There are more dollars than there used to be. The central bank prints money to pay for government expenditures but every dollar they create out of thin air devalues all dollars. It takes more dollars to buy the same amount of goods and services. That is inflation. It literally means an increase in the money supply.
Another post is a good explanation of why it is optimal to have a small amount of inflation. This is an answer to a tangential question.
Nobody keeps money in dollars. Dollars are the price of things, they are not an investment.
Some prices go up, some go down. Aluminum used to be the highest priced metal.
When real estate and wages rise, the price of other things goes up too.
The dollar is a measure of relative value. It is not an investment. Who cares if a dollar bought more or less 60 years ago. How much of your net worth is in dollars? Whatever paper dollars is in your wallet. Even your bank deposit isn’t dollars, it is a loan to a bank. Dollars pay no interest.

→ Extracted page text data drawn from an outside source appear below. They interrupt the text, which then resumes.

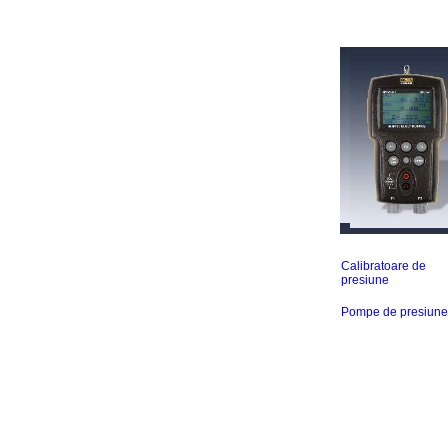
Calibratoare de
presiune
Pompe de presiune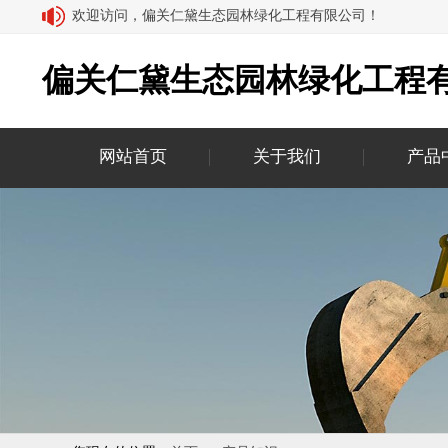
欢迎访问，偏关仁黛生态园林绿化工程有限公司！
偏关仁黛生态园林绿化工程
网站首页
关于我们
产品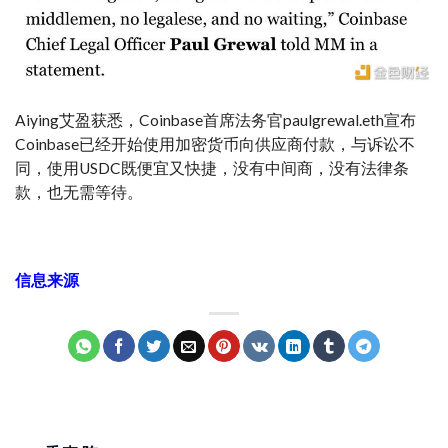
Aiying艾盈获悉，Coinbase首席法务官paulgrewal.eth宣布
Coinbase已经开始使用加密货币向供应商付款，与诉讼不
同，使用USDC既便宜又快捷，没有中间商，没有法律条
款，也无需等待。
信息来源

People buy homes and get a mortgage and then are short (negative) dollars. When they buy a house with a mortgage, they have an asset (home) priced in dollars and owe dollars. They hope their home goes up, priced in dollars, relative to their loan which is fixed in dollars with an interest rate (unless it is a variable rate loan, of course).
Comparing the dollar (a price) to something priced in dollars like an asset like gold or real estate or wages doesn’t make any sense. One is a price and the other is priced. You can compare the price of wages vs. real estate vs. food but comparing the dollar? A dollar is a dollar. it’s like the kilogram for weight. You don’t compare kilograms to things that are weighed in kilograms.
It’s like saying:
“why was the kilogram so much more 60 years ago because now the average person weighs so much more in kilograms than they did back then”
In short, the money supply needs to expand for economic growth to occur. Inflation is no direct guarantee of growth, but deflation basically means the economy is already in inflation. A lot of people try to apply conventional wisdom about personal finance to national economies, but the principles don’t apply the same; for instance, people saving a ton of money is terrible for the economy. Similarly, public debt isn’t nearly as big a deal as private debt.
A dollar represents a tiny slice of the whole pie of stuff.
Over time, the size of the pie (amount of stuff) grew bigger. But so did the number of slices we cut it into (the total number of dollars).
We made enough slices that you need more slices to get the same stuff compared to the past.
Additionally, when the pie grows, it doesn’t just grow in candy bars, it also grows in MRI machines and tanks. So that certainly doesn’t help.